Items listed in a dataset
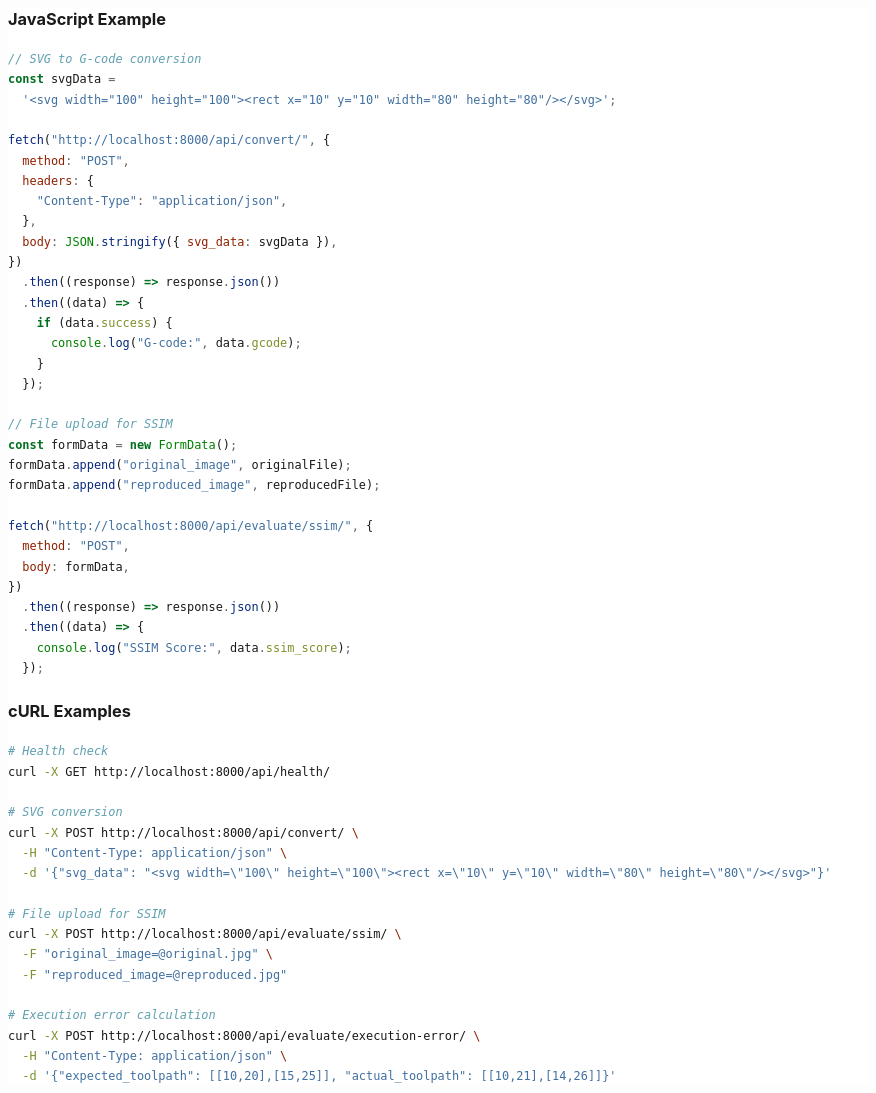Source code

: ### JavaScript Example

```javascript
// SVG to G-code conversion
const svgData =
  '<svg width="100" height="100"><rect x="10" y="10" width="80" height="80"/></svg>';

fetch("http://localhost:8000/api/convert/", {
  method: "POST",
  headers: {
    "Content-Type": "application/json",
  },
  body: JSON.stringify({ svg_data: svgData }),
})
  .then((response) => response.json())
  .then((data) => {
    if (data.success) {
      console.log("G-code:", data.gcode);
    }
  });

// File upload for SSIM
const formData = new FormData();
formData.append("original_image", originalFile);
formData.append("reproduced_image", reproducedFile);

fetch("http://localhost:8000/api/evaluate/ssim/", {
  method: "POST",
  body: formData,
})
  .then((response) => response.json())
  .then((data) => {
    console.log("SSIM Score:", data.ssim_score);
  });
```

### cURL Examples

```bash
# Health check
curl -X GET http://localhost:8000/api/health/

# SVG conversion
curl -X POST http://localhost:8000/api/convert/ \
  -H "Content-Type: application/json" \
  -d '{"svg_data": "<svg width=\"100\" height=\"100\"><rect x=\"10\" y=\"10\" width=\"80\" height=\"80\"/></svg>"}'

# File upload for SSIM
curl -X POST http://localhost:8000/api/evaluate/ssim/ \
  -F "original_image=@original.jpg" \
  -F "reproduced_image=@reproduced.jpg"

# Execution error calculation
curl -X POST http://localhost:8000/api/evaluate/execution-error/ \
  -H "Content-Type: application/json" \
  -d '{"expected_toolpath": [[10,20],[15,25]], "actual_toolpath": [[10,21],[14,26]]}'
```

_Problem_
Return every entry above exactly as written, minus the pictures.

_Solution to this task_
Source code

: ### JavaScript Example

```javascript
// SVG to G-code conversion
const svgData =
  '<svg width="100" height="100"><rect x="10" y="10" width="80" height="80"/></svg>';

fetch("http://localhost:8000/api/convert/", {
  method: "POST",
  headers: {
    "Content-Type": "application/json",
  },
  body: JSON.stringify({ svg_data: svgData }),
})
  .then((response) => response.json())
  .then((data) => {
    if (data.success) {
      console.log("G-code:", data.gcode);
    }
  });

// File upload for SSIM
const formData = new FormData();
formData.append("original_image", originalFile);
formData.append("reproduced_image", reproducedFile);

fetch("http://localhost:8000/api/evaluate/ssim/", {
  method: "POST",
  body: formData,
})
  .then((response) => response.json())
  .then((data) => {
    console.log("SSIM Score:", data.ssim_score);
  });
```

### cURL Examples

```bash
# Health check
curl -X GET http://localhost:8000/api/health/

# SVG conversion
curl -X POST http://localhost:8000/api/convert/ \
  -H "Content-Type: application/json" \
  -d '{"svg_data": "<svg width=\"100\" height=\"100\"><rect x=\"10\" y=\"10\" width=\"80\" height=\"80\"/></svg>"}'

# File upload for SSIM
curl -X POST http://localhost:8000/api/evaluate/ssim/ \
  -F "original_image=@original.jpg" \
  -F "reproduced_image=@reproduced.jpg"

# Execution error calculation
curl -X POST http://localhost:8000/api/evaluate/execution-error/ \
  -H "Content-Type: application/json" \
  -d '{"expected_toolpath": [[10,20],[15,25]], "actual_toolpath": [[10,21],[14,26]]}'
```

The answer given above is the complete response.